**Work instruction**
This task calls for copying every line in the data below that contains the word "begin".

**Entries provided**

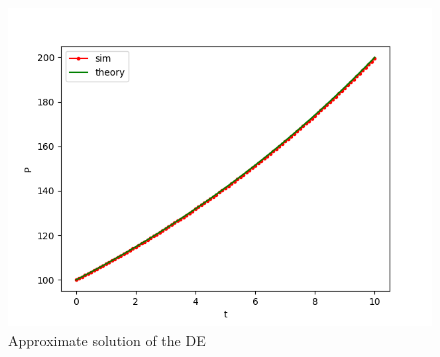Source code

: \documentclass[journal]{IEEEtran}
\numberwithin{equation}{enumi}
\numberwithin{figure}{enumi}
\begin{document}
\begin{figure}[H]
   \centering
   \includegraphics[width=0.7\columnwidth]{figs/fig.png}
    \caption{Approximate solution of the DE}
\end{figure}
\end{document}
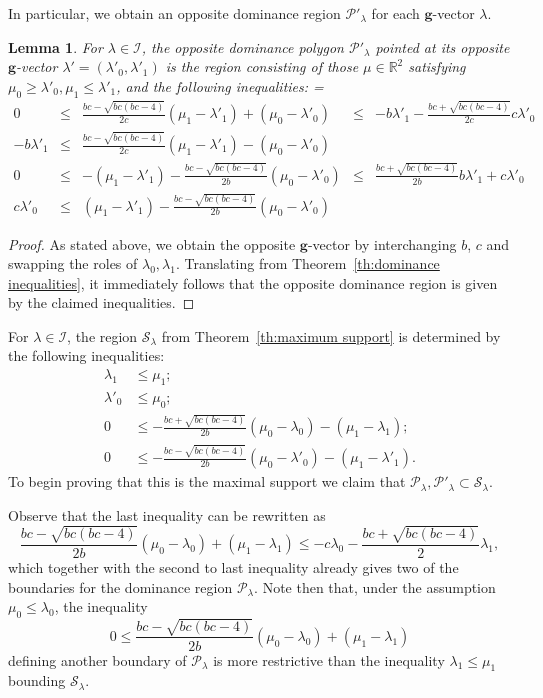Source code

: \documentclass[pdflatex,sn-mathphys]{sn-jnl}%
\theoremstyle{thmstyleone}%
\newtheorem{lemma}[theorem]{Lemma}
\theoremstyle{thmstyletwo}%
\theoremstyle{thmstylethree}%
\newcommand{\bfg}{\boldsymbol{g}}
\newcommand{\cI}{\mathcal{I}}
\newcommand{\cP}{\mathcal{P}}
\newcommand{\cS}{\mathcal{S}}
\newcommand{\RR}{\mathbb{R}}
\begin{document}
  In particular, we obtain an opposite dominance region $\cP'_\lambda$ for each $\bfg$-vector $\lambda$.
  \begin{lemma}
    For $\lambda\in\cI$, the opposite dominance polygon $\cP'_\lambda$ pointed at its opposite $\bfg$-vector $\lambda'=(\lambda'_0,\lambda'_1)$ is the region consisting of those $\mu\in\RR^2$ satisfying $\mu_0 \geq \lambda'_0, \mu_1 \leq\lambda'_1$, and the following inequalities:
    {
      \everymath={\displaystyle}
      \def\arraystretch{2.8}
      \[
        \begin{array}{rcccl}
          0 & \leq & \frac{b c-\sqrt{b c (b c-4)}}{2 c}(\mu_1-\lambda'_1)+(\mu_0-\lambda'_0) & \leq & -b\lambda'_1-\frac{b c+\sqrt{b c (b c-4)}}{2c}c\lambda'_0
          \\
          -b\lambda'_1 & \leq & \frac{b c-\sqrt{b c (b c-4)}}{2 c}(\mu_1-\lambda'_1)-(\mu_0-\lambda'_0)
          \\
          0 & \leq &  -(\mu_1-\lambda'_1)-\frac{b c-\sqrt{b c (b c-4)}}{2 b}(\mu_0-\lambda'_0) & \leq & \frac{b c+\sqrt{b c (b c-4)}}{2b}b\lambda'_1+c\lambda'_0
          \\
          c \lambda'_0 & \leq & (\mu_1-\lambda'_1) - \frac{b c-\sqrt{b c (b c-4)}}{2 b} (\mu_0-\lambda'_0)
        \end{array}
      \]
    }
  \end{lemma}
  \begin{proof}
    As stated above, we obtain the opposite $\bfg$-vector by interchanging $b$, $c$ and swapping the roles of $\lambda_0,\lambda_1$.
    Translating from Theorem~\ref{th:dominance inequalities}, it immediately follows that the opposite dominance region is given by the claimed inequalities.
  \end{proof}

  For $\lambda\in\cI$, the region $\cS_\lambda$ from Theorem~\ref{th:maximum support} is determined by the following inequalities:
  \begin{align*}
    \lambda_1 &\leq \mu_1;\\
    \lambda'_0 &\leq \mu_0;\\
    0 &\leq -\frac{b c+\sqrt{b c (b c-4)}}{2 b}(\mu_0-\lambda_0)-(\mu_1-\lambda_1);\\
    0 &\leq -\frac{b c-\sqrt{b c (b c-4)}}{2 b}(\mu_0-\lambda'_0) -(\mu_1-\lambda'_1).
  \end{align*}
  To begin proving that this is the maximal support we claim that $\cP_\lambda,\cP'_\lambda\subset\cS_\lambda$.

  Observe that the last inequality can be rewritten as
  \[ \frac{b c-\sqrt{b c (b c-4)}}{2 b}(\mu_0-\lambda_0) + (\mu_1-\lambda_1) \leq -c\lambda_0 - \frac{b c + \sqrt{b c (b c-4)}}{2 } \lambda_1,\]
  which together with the second to last inequality already gives two of the boundaries for the dominance region $\cP_\lambda$.
  Note then that, under the assumption $\mu_0\leq\lambda_0$, the inequality 
  \[0 \leq \frac{b c-\sqrt{b c (b c-4)}}{2 b}(\mu_0-\lambda_0)+(\mu_1-\lambda_1)\]
  defining another boundary of $\cP_\lambda$ is more restrictive than the inequality $\lambda_1\leq\mu_1$ bounding $\cS_\lambda$.
\end{document}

**Answer for the task**
\begin{document}
\begin{figure}[H]
\begin{document}
  \begin{lemma}
        \begin{array}{rcccl}
  \begin{proof}
  \begin{align*}
  To begin proving that this is the maximal support we claim that $\cP_\lambda,\cP'_\lambda\subset\cS_\lambda$.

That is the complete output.